# NSW: Bobbin Head surface lures



## OnTheWater

Despite fishing a dead low this weekend in crystal clear water, the bream and whiting still came out to play on the surface. The bream were average size but the whiting were decent.




























Blog: www.fishingfables.com


----------



## intrepid

love your blog mate!

btw - what is the orange lure? looks like its popular!


----------



## OnTheWater

Thanks for the blog feedback, very much appreciated. That lure is certainly a favourite - the brand is called Zip Baits and I think Mo Tackle stocks them, but don't tell anyone about my secret weapon!

My other all time favourite lure is a Lucky Craft Sammy 65 - strongly recommend you give that one a go too.

Cheers
Jason


----------



## intrepid

thanks Jason, seeing pics of nice fish out of my 'local' inspires me to commit to more early morning rises


----------



## OnTheWater

No worries Dave, keep in touch, would be happy for you to join us on a few early morning missions over summer.
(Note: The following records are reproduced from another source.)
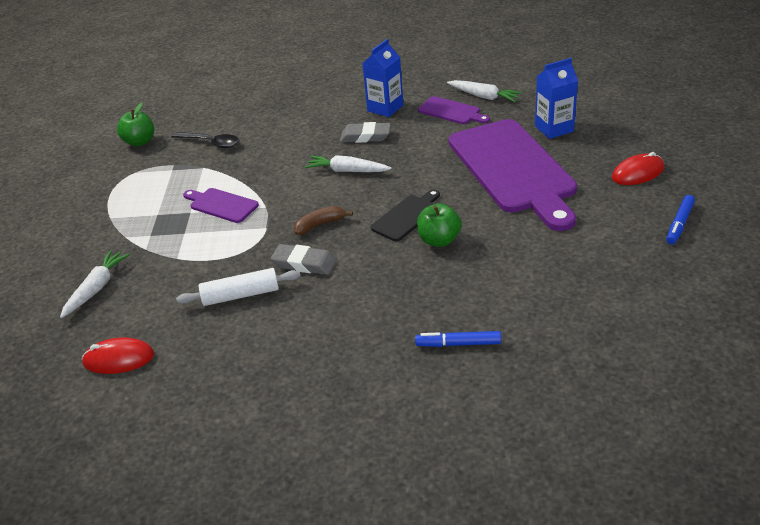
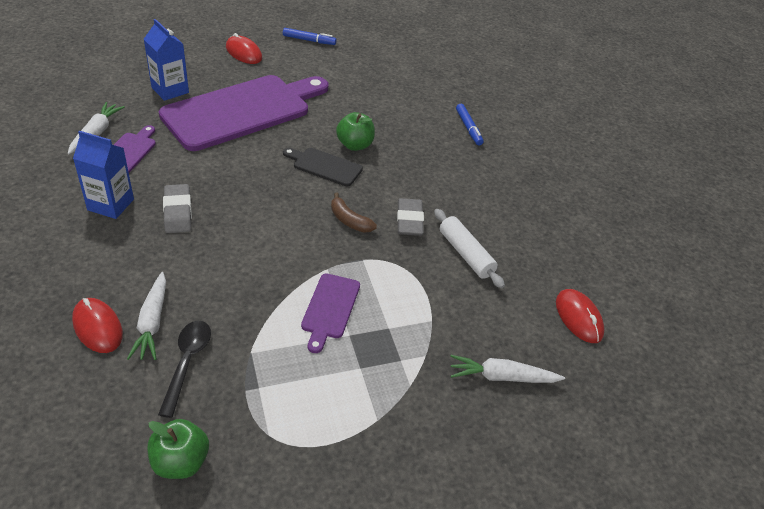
camera: 115 degrees left, 5 degrees up
(261, 110) = (97, 327): none -> red mouse
(347, 171) = (251, 216): white carrot -> white carrot (152, 323)

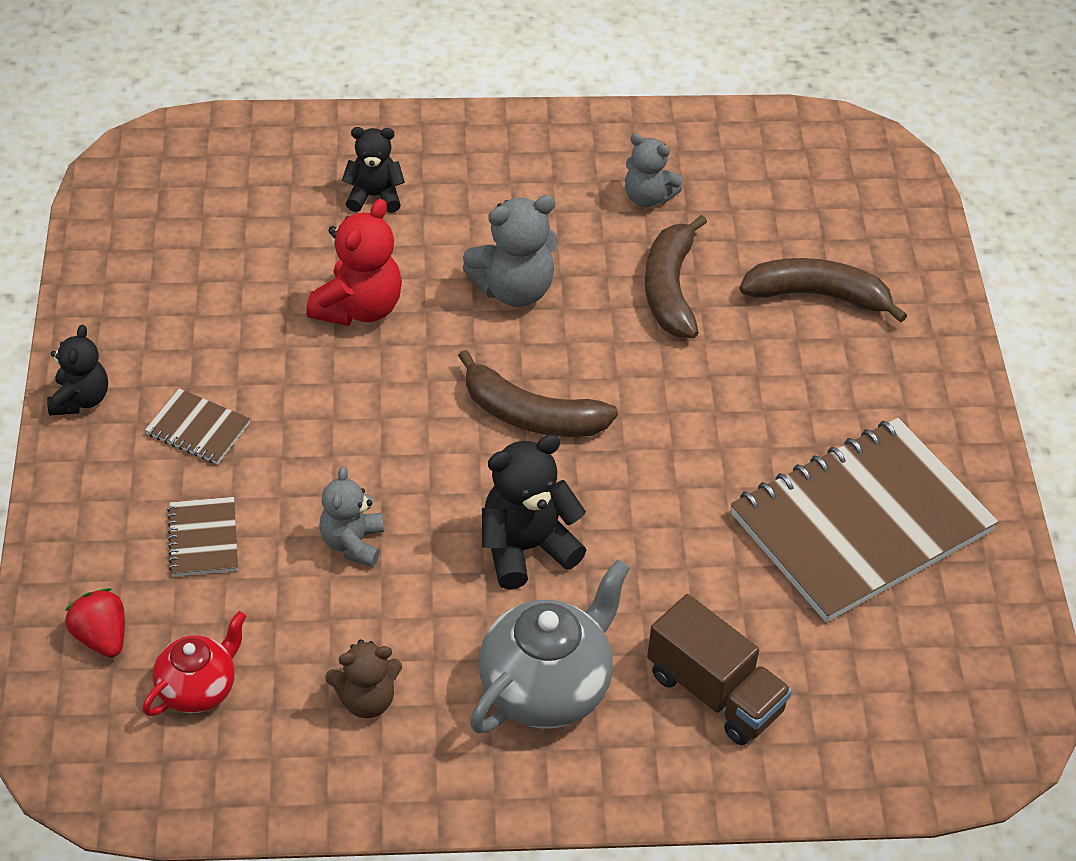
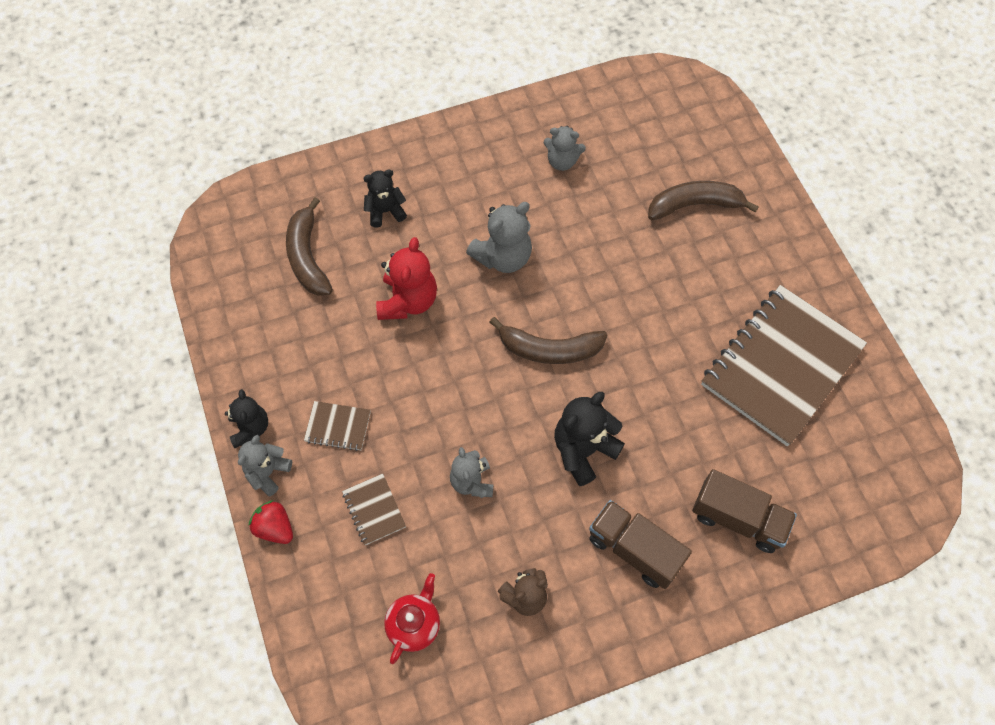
camera: 15 degrees left, 15 degrees up
(80, 456) = (268, 472): none -> grey teddy bear
(101, 637) = (336, 606): red strawberry -> red strawberry (275, 528)
(546, 688) = (634, 550): grey teapot -> brown truck
(670, 289) = (601, 227): brown banana -> brown banana (307, 257)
Cheers, Jason


----------



## twojay

Great blog mate, some good reading on there!
Looks the same area I fish at Bobbo. Been getting some good flatties down there lately.


----------



## OnTheWater

Thanks for the kind comments on the blog - if you follow it you will see more on Bobbo over coming months as things hot up. Really keen to hook a few Estuary Perch. I've also seen some flatties down there lately - some big ones too. Stay in touch if you fish the area mate, always keen to spend time on the water with other keen yakkers


----------



## bjfisherman

Hi. Just tried looking for the blog, without success. Can you post a link?


----------



## OnTheWater

Here you go mate: www.fishingfables.com


----------



## twojay

OnTheWater said:


> Thanks for the kind comments on the blog - if you follow it you will see more on Bobbo over coming months as things hot up. Really keen to hook a few Estuary Perch. I've also seen some flatties down there lately - some big ones too. Stay in touch if you fish the area mate, always keen to spend time on the water with other keen yakkers


Sounds good mate. Getting a pa12 weekend after this so will be down for session quite often there then. Few good eps coming from the road bridge over cockle creek


----------



## rudi

Nice Blog mate. Things are certainly hotting up down there ATM (apart from this week with the fresh we had).I think ive seen you out a few times? I've got a yellow PA.


----------



## OnTheWater

Hi there - yes I think I've seen you on the water early a few mornings. Let's hope we get some good weather over coming weeks so the fishing gets back on track. Stay in touch - be good to chase a few fish with you at Bobbin Head some time. Pittwater and Barrenjoey are also fun in summer. Jason


----------